## What is needed
Read through the entries below and return each line with the word "موتورسوار".

## Extracted material
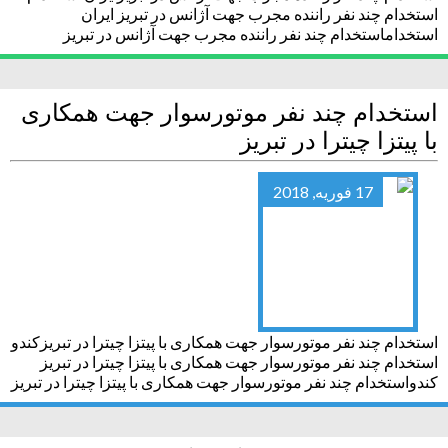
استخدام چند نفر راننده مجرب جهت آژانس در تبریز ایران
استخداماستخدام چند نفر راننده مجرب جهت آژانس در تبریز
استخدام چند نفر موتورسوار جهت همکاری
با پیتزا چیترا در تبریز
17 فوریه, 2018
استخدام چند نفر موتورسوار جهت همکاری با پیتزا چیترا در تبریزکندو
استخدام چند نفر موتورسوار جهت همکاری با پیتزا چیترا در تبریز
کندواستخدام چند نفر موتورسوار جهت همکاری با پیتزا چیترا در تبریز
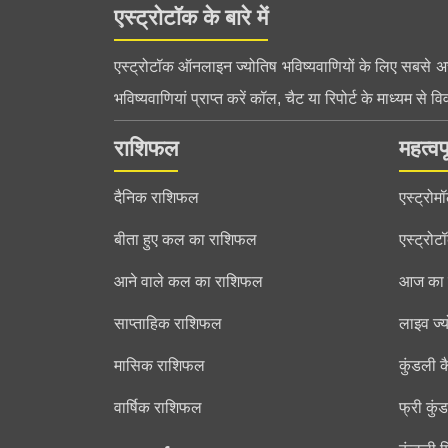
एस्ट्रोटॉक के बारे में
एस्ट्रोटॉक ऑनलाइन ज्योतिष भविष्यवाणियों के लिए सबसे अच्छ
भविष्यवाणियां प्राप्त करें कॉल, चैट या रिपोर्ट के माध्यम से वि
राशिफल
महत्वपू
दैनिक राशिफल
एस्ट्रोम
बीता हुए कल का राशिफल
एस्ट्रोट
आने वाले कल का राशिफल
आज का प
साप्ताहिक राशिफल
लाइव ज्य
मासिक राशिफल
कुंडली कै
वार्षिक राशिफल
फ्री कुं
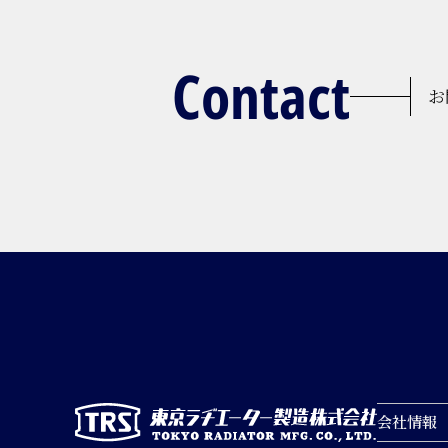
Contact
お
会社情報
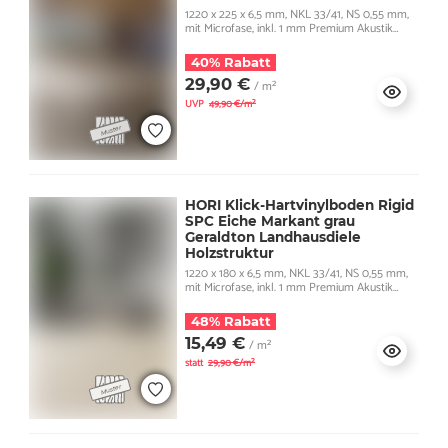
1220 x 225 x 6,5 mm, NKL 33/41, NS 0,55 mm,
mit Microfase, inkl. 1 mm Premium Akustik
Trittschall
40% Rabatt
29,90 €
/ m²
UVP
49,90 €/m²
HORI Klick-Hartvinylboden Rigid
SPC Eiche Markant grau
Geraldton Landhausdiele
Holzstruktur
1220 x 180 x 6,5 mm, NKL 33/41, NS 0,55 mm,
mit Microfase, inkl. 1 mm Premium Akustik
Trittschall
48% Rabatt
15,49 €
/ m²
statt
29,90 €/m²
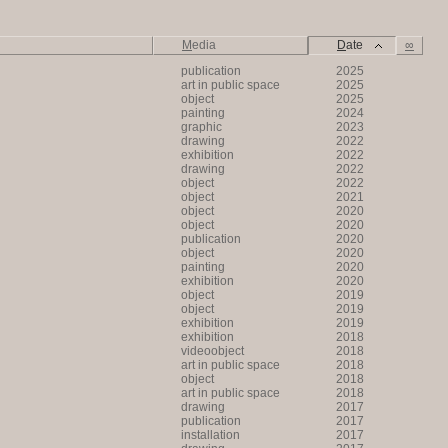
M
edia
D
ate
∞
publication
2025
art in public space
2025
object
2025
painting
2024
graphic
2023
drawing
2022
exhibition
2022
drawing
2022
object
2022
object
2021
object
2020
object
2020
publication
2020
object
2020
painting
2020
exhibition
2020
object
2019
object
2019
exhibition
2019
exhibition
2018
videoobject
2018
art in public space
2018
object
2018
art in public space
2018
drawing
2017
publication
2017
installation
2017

## Task answer
استخدام چند نفر موتورسوار جهت همکاری
استخدام چند نفر موتورسوار جهت همکاری با پیتزا چیترا در تبریزکندو
استخدام چند نفر موتورسوار جهت همکاری با پیتزا چیترا در تبریز
کندواستخدام چند نفر موتورسوار جهت همکاری با پیتزا چیترا در تبریز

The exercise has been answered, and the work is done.